» PROBLEM
Extract all lines in the data that contain the word "Right".

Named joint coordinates
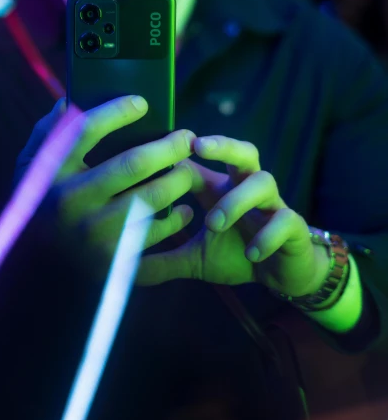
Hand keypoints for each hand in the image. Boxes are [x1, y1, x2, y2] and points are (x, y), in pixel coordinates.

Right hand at [14, 96, 196, 272]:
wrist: (35, 270)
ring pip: (150, 200)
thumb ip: (48, 133)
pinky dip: (175, 221)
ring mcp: (92, 234)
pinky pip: (154, 235)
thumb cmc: (40, 203)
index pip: (86, 130)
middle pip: (132, 165)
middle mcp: (71, 201)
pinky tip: (184, 210)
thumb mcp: (30, 167)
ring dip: (178, 181)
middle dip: (168, 147)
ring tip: (188, 170)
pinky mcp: (111, 260)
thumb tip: (70, 101)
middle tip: (187, 137)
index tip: (142, 103)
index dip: (117, 112)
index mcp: (51, 171)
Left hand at [137, 136, 324, 296]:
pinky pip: (285, 220)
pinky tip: (252, 253)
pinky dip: (267, 235)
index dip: (184, 150)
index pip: (205, 160)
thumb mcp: (195, 259)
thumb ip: (164, 260)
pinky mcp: (294, 227)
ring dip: (237, 199)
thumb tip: (125, 270)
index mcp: (222, 188)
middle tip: (198, 146)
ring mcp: (273, 204)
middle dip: (223, 144)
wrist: (284, 274)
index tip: (160, 145)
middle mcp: (248, 187)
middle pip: (243, 151)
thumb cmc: (238, 254)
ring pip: (263, 181)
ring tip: (213, 223)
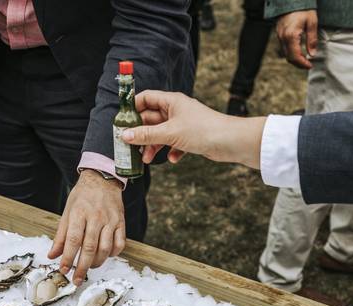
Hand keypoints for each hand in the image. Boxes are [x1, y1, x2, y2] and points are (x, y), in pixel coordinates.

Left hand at [47, 170, 125, 284]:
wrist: (102, 180)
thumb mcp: (67, 212)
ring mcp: (110, 220)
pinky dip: (113, 254)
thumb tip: (52, 256)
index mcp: (79, 213)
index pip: (73, 240)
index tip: (63, 270)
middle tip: (77, 280)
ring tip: (89, 267)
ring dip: (97, 262)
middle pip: (90, 247)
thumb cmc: (82, 197)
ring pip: (105, 248)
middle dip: (82, 267)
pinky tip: (106, 256)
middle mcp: (96, 217)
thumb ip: (61, 236)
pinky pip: (120, 243)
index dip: (68, 258)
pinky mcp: (121, 222)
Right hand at [122, 91, 265, 168]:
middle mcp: (177, 110)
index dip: (133, 108)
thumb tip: (125, 135)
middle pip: (151, 119)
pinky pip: (175, 144)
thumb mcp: (170, 133)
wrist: (231, 142)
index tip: (122, 121)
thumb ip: (146, 135)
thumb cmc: (202, 130)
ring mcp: (184, 124)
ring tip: (147, 159)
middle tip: (130, 146)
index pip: (146, 98)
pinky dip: (172, 151)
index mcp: (171, 101)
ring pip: (161, 133)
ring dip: (153, 145)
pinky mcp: (191, 137)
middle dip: (141, 133)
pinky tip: (174, 159)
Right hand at [276, 10, 317, 69]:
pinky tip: (298, 51)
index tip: (310, 65)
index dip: (303, 64)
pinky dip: (291, 52)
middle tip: (308, 64)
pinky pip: (284, 48)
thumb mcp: (312, 23)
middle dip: (299, 64)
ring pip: (285, 54)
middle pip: (289, 58)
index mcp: (291, 36)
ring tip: (304, 59)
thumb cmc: (303, 9)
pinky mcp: (279, 34)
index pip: (295, 57)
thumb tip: (312, 54)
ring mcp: (279, 36)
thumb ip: (312, 40)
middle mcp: (283, 37)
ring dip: (295, 59)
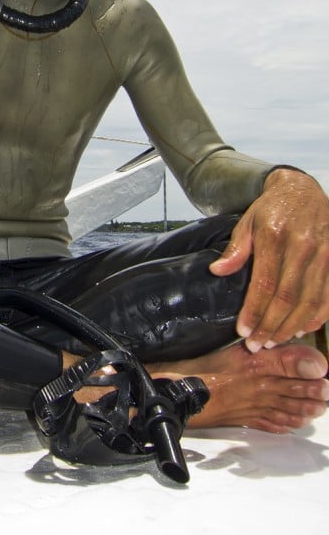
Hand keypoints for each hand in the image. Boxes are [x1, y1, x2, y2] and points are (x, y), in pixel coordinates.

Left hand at [210, 168, 328, 350]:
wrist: (302, 189)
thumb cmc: (271, 208)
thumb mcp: (247, 221)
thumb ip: (236, 249)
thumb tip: (218, 271)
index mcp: (275, 236)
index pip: (265, 284)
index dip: (254, 312)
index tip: (243, 331)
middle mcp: (302, 246)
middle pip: (287, 298)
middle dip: (271, 326)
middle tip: (257, 345)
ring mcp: (323, 254)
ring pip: (309, 301)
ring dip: (292, 327)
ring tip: (275, 341)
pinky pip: (328, 296)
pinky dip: (317, 317)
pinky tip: (301, 329)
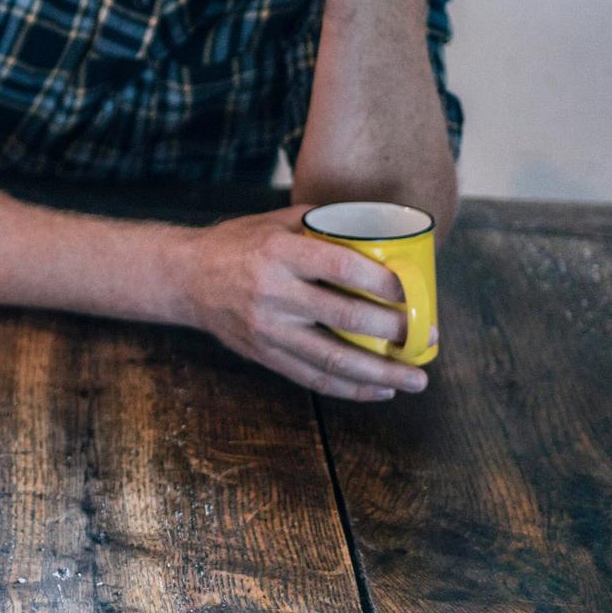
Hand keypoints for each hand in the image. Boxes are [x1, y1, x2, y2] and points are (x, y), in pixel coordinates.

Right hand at [176, 206, 431, 401]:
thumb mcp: (275, 222)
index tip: (412, 292)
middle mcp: (273, 293)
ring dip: (380, 374)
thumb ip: (323, 226)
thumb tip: (380, 230)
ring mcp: (267, 329)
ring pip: (332, 359)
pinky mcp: (263, 354)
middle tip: (426, 336)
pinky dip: (350, 388)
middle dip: (394, 331)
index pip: (342, 269)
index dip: (383, 283)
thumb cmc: (237, 244)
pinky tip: (380, 390)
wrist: (185, 277)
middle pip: (345, 318)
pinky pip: (312, 378)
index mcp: (279, 254)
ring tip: (415, 380)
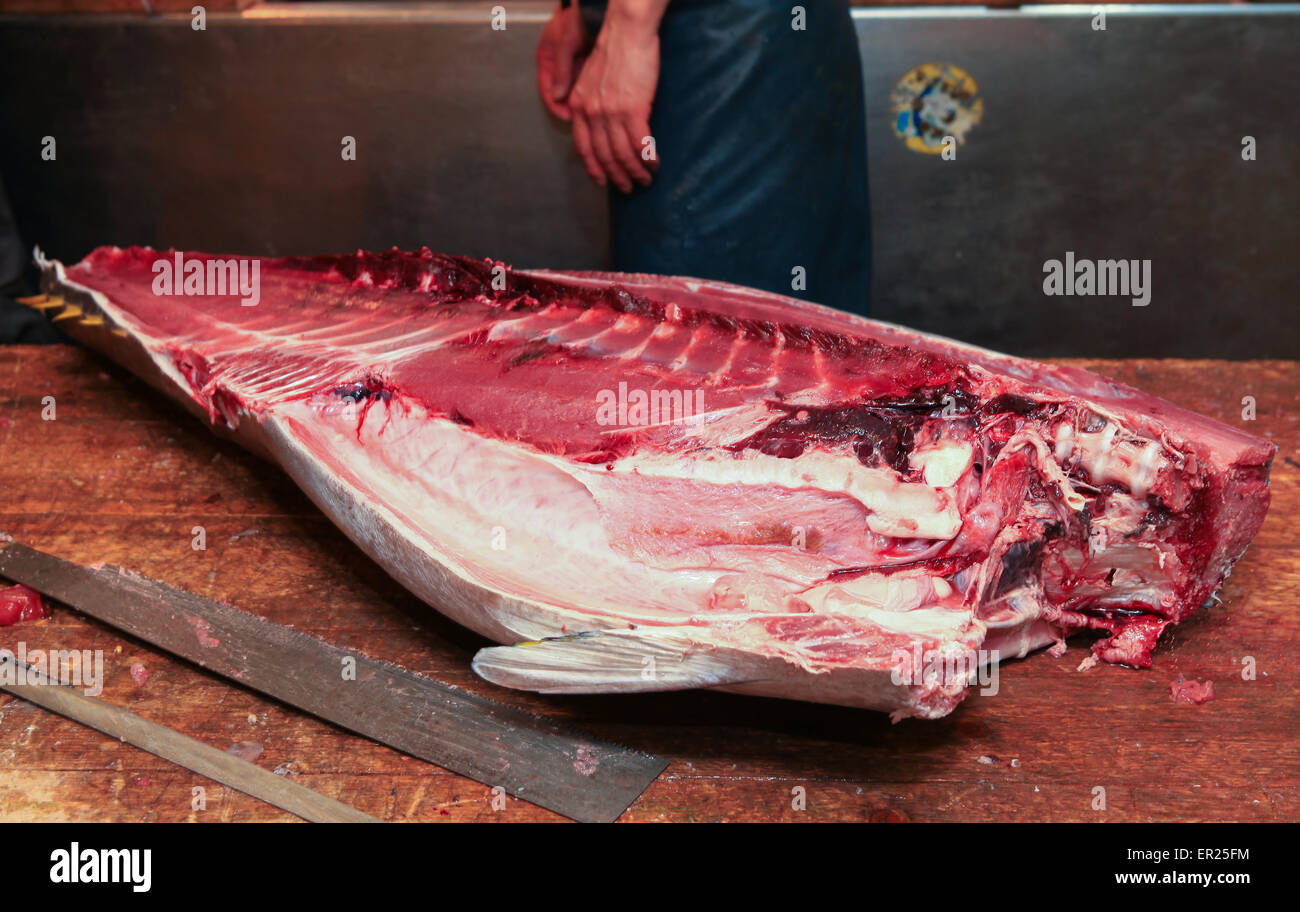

» WRITTEN RESPONSE
Right hand at [14, 96, 196, 272]:
Right hand at [122, 91, 265, 168]:
Right hand at [276, 10, 317, 69]:
Right hand at [176, 206, 431, 401]:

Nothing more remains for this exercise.